Agacement. Guillaume Soro agace-t-il avec ses messages au ton moralisateur ? Au sein de l’appareil, les déclarations du député de Ferké, dignes de celles d’un franc-tireur, son positionnement et celui de ses fidèles lieutenants, suscitent colère et inconfort. Vice-président du Rdr, Guillaume Soro est supposé jouer la solidarité en allant à fond dans le parti unifié, mais son rapprochement d’avec Henri Konan Bédié et, probablement son agenda politique, lui commandent de la distance.

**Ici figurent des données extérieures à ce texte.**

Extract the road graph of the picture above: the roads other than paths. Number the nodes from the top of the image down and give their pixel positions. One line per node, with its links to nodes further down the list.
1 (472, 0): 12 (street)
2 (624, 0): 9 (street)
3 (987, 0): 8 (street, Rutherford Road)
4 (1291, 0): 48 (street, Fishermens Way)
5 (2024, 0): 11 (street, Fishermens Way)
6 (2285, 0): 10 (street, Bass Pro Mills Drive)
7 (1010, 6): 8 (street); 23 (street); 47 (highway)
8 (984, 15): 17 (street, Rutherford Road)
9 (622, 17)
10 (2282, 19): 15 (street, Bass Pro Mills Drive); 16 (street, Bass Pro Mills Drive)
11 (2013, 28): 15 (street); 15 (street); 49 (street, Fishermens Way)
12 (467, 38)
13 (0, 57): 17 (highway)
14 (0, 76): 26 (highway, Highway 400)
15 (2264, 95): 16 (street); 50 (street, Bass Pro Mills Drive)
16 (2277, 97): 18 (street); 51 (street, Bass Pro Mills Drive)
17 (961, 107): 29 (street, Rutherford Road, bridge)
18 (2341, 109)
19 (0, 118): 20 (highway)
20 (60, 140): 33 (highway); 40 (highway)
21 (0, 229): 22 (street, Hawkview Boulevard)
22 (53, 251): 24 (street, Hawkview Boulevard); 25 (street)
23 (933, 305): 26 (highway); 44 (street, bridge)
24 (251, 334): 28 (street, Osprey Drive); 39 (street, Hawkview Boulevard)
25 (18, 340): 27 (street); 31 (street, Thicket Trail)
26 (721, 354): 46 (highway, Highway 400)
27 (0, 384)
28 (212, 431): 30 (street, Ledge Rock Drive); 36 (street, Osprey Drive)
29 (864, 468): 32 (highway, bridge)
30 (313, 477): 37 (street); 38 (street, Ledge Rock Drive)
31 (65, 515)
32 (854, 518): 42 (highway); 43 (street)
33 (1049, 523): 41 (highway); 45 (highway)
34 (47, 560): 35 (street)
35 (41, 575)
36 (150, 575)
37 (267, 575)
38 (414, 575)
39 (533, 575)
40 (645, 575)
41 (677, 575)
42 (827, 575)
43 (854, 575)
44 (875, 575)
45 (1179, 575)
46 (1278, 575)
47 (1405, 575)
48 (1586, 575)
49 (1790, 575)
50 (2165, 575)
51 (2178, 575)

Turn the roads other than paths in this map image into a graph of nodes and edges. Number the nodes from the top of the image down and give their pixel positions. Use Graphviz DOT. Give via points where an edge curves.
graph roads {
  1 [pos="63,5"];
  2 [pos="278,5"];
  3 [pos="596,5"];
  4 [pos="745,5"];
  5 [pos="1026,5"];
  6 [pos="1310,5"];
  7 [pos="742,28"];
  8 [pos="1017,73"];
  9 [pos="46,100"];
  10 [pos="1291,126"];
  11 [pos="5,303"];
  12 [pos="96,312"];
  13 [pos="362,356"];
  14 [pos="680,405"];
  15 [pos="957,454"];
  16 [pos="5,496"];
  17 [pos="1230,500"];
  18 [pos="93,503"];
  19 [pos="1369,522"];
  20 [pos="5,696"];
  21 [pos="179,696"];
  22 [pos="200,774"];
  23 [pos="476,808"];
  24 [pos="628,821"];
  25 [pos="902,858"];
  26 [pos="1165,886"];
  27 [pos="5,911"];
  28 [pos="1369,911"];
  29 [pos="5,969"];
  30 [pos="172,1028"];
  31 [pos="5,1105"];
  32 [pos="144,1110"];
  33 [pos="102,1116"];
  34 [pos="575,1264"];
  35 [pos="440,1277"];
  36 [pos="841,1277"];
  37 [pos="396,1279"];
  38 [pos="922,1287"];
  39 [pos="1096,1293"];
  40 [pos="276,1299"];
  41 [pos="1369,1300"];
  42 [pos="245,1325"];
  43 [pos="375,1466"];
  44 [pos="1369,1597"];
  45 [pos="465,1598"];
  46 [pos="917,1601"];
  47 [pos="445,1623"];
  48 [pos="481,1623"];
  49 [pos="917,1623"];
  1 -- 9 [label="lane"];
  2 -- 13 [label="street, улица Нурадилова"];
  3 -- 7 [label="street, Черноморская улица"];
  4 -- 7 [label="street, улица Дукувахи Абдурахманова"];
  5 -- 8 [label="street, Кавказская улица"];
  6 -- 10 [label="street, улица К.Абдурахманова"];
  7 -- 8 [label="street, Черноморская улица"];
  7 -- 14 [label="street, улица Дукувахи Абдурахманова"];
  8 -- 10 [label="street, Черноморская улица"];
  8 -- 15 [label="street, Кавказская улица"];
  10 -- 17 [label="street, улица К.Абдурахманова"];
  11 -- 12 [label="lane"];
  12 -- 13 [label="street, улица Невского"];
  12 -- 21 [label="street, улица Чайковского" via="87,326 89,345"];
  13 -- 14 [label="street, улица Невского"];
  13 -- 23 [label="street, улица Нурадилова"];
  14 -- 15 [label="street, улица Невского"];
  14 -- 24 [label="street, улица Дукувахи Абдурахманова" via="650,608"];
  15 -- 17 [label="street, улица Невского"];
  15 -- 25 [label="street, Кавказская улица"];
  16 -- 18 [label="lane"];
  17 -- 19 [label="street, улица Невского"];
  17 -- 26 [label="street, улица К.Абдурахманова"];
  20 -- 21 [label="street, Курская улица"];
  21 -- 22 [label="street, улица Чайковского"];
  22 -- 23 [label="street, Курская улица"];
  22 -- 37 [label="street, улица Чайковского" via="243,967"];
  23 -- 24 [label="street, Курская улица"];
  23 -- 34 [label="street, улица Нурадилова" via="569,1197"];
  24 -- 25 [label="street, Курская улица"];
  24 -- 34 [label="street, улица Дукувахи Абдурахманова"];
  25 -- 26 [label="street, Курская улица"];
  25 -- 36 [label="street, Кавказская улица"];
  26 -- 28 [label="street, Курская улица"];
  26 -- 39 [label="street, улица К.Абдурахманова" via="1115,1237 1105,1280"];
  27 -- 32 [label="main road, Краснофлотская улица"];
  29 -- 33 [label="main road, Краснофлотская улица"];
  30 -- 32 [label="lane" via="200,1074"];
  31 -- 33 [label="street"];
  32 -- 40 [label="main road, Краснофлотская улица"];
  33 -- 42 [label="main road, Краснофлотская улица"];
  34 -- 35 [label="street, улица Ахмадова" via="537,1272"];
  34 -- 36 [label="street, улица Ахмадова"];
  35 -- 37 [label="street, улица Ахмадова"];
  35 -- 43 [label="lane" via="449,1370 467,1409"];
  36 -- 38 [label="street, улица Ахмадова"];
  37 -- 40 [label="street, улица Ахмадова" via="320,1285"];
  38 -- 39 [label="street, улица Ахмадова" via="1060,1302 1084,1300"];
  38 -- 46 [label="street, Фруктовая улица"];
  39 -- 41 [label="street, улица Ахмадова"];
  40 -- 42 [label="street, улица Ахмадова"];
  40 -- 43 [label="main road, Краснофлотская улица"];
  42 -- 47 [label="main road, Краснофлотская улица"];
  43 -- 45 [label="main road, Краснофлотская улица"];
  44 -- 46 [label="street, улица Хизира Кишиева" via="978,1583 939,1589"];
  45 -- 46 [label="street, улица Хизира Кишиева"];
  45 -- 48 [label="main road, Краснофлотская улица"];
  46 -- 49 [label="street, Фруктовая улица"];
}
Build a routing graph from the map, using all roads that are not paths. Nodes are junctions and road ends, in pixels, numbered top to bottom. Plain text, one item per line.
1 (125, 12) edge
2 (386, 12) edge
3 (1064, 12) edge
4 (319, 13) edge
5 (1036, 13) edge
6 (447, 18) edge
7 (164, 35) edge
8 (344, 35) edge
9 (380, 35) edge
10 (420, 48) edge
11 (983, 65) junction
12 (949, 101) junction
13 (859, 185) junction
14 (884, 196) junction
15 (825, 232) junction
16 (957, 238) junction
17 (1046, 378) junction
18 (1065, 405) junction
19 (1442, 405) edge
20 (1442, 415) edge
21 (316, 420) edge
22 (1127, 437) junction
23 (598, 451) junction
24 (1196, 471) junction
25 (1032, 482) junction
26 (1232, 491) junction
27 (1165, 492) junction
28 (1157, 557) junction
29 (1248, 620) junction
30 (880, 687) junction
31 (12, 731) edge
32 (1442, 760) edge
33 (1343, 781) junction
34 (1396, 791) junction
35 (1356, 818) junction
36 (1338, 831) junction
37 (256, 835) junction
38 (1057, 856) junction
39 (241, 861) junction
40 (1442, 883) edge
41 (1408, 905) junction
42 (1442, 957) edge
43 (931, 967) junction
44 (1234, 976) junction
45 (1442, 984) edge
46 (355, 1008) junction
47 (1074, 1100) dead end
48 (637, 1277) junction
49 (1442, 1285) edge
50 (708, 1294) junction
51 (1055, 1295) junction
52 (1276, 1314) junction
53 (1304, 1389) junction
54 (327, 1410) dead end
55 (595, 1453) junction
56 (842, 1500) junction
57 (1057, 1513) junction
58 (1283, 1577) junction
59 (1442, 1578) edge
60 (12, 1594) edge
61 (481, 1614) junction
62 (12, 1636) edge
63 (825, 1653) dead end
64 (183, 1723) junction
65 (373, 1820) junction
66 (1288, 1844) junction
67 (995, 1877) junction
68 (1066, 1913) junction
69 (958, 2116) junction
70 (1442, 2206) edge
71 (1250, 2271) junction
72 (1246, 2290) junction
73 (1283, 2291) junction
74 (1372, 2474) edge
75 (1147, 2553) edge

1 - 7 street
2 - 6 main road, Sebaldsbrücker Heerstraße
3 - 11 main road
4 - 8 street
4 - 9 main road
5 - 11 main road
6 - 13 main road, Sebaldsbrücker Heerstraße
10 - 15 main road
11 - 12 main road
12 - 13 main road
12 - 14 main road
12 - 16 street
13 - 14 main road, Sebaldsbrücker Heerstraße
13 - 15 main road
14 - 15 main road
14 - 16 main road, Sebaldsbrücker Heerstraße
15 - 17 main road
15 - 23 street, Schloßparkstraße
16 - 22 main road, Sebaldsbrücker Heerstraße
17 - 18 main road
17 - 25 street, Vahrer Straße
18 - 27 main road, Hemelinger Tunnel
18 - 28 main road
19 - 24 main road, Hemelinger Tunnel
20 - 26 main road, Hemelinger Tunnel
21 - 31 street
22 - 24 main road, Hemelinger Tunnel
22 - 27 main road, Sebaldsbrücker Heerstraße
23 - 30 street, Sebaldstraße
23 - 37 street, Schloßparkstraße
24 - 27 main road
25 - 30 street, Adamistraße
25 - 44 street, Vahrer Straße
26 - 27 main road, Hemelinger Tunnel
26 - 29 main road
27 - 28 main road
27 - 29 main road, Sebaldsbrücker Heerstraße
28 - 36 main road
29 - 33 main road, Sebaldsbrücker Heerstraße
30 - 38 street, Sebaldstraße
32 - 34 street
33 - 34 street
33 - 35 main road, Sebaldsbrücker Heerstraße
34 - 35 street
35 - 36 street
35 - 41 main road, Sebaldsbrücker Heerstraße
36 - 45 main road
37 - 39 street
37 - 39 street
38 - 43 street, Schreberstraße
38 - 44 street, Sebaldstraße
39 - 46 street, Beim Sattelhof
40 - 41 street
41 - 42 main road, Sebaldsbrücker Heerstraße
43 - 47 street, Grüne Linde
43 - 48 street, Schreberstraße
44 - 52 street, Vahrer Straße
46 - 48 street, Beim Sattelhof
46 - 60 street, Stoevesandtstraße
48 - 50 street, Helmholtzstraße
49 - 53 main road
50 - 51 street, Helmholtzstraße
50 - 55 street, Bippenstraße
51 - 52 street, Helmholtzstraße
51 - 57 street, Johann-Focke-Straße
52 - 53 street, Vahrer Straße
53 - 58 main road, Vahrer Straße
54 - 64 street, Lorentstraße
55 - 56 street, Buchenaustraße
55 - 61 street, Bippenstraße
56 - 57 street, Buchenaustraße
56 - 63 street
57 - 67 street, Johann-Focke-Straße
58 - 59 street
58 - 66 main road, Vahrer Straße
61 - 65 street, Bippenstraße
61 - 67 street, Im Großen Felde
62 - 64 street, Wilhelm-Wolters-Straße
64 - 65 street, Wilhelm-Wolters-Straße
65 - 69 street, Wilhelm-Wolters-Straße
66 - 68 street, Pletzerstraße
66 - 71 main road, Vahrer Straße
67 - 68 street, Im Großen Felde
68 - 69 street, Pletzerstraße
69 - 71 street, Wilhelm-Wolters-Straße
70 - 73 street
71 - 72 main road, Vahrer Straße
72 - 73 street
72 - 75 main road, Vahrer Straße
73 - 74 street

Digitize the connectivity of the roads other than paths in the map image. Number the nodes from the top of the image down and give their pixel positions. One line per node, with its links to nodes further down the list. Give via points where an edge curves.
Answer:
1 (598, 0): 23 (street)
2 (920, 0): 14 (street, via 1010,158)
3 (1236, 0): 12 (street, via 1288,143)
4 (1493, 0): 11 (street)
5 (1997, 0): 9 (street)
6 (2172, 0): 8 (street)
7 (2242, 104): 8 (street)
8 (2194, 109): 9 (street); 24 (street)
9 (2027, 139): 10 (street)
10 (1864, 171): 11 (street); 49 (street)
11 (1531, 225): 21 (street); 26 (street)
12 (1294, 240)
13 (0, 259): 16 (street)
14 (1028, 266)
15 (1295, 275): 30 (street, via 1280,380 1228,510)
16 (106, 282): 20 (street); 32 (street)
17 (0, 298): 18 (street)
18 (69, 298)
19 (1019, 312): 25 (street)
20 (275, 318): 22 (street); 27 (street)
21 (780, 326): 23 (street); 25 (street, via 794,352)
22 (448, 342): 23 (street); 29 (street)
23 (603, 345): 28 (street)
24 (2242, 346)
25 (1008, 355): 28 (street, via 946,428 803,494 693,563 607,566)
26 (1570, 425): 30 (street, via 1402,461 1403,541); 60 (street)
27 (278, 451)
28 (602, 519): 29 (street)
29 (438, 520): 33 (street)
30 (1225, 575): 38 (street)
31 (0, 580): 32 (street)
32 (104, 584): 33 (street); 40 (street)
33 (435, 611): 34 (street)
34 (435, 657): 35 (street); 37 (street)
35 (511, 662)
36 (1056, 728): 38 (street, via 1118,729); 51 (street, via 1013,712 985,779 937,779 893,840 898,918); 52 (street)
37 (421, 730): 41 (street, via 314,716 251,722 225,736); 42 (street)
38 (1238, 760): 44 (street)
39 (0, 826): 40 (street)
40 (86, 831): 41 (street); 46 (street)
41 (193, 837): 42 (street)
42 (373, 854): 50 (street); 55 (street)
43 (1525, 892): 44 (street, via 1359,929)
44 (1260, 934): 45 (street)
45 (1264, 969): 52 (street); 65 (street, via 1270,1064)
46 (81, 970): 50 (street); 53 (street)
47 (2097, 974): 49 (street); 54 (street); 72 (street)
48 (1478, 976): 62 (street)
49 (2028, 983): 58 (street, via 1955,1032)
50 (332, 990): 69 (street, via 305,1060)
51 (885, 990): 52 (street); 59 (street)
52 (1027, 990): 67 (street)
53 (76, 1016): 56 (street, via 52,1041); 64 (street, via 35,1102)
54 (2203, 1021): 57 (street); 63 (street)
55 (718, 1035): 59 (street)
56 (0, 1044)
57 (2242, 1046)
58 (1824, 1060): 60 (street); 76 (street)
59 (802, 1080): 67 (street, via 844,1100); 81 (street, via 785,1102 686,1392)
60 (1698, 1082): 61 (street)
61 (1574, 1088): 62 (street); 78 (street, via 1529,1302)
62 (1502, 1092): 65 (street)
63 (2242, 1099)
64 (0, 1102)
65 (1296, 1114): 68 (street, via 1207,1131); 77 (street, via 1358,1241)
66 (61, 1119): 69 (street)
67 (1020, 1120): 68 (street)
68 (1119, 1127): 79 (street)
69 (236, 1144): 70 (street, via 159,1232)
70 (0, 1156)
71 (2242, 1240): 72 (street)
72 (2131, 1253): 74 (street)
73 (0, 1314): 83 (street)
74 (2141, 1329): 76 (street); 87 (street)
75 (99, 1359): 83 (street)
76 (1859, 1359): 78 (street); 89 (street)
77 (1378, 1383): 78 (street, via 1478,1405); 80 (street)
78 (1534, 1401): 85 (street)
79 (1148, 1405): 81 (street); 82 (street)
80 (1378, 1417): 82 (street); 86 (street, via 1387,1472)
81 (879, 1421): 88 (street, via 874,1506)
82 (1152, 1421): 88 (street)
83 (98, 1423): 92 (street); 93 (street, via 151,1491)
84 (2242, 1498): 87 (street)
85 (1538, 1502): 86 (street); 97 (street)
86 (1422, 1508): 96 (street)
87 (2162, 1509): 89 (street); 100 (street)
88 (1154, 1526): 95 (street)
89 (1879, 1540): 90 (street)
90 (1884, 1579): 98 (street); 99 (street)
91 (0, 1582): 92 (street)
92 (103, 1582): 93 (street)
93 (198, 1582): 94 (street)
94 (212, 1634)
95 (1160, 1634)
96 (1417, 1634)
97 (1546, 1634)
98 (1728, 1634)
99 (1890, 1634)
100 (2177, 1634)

Selon nos informations, à son retour à Abidjan, le président de l’Assemblée nationale sera poussé à se déterminer sur son adhésion au parti unifié. « Il est militant du Rdr. C’est d’ailleurs à ce titre qu’il a été élu député, puis président de l’Assemblée nationale », glisse un cacique du parti. S’il ne se déterminait pas clairement en faveur du parti unifié, le poste de président de l’Assemblée nationale de Guillaume Soro pourrait être mis en jeu, apprend-on. Informé d’un tel projet, l’ex-Premier ministre aurait déploré un « chantage malsain ». « Il n’est pas prêt à se renier », susurre l’un de ses proches.

La rumeur d’un projet de destitution de Guillaume Soro du perchoir avait, un moment, circulé. Elle n’a jamais pris forme. Les enjeux de l’heure, avec la mise en place du parti unifié et un possible groupe parlementaire Rhdp, ont remis au goût du jour ce projet. A-t-il des chances d’aboutir ? Guillaume Soro bénéficie du soutien d’un fort contingent d’élus. Mais devant des adversaires coriaces, la bataille pourrait être rude.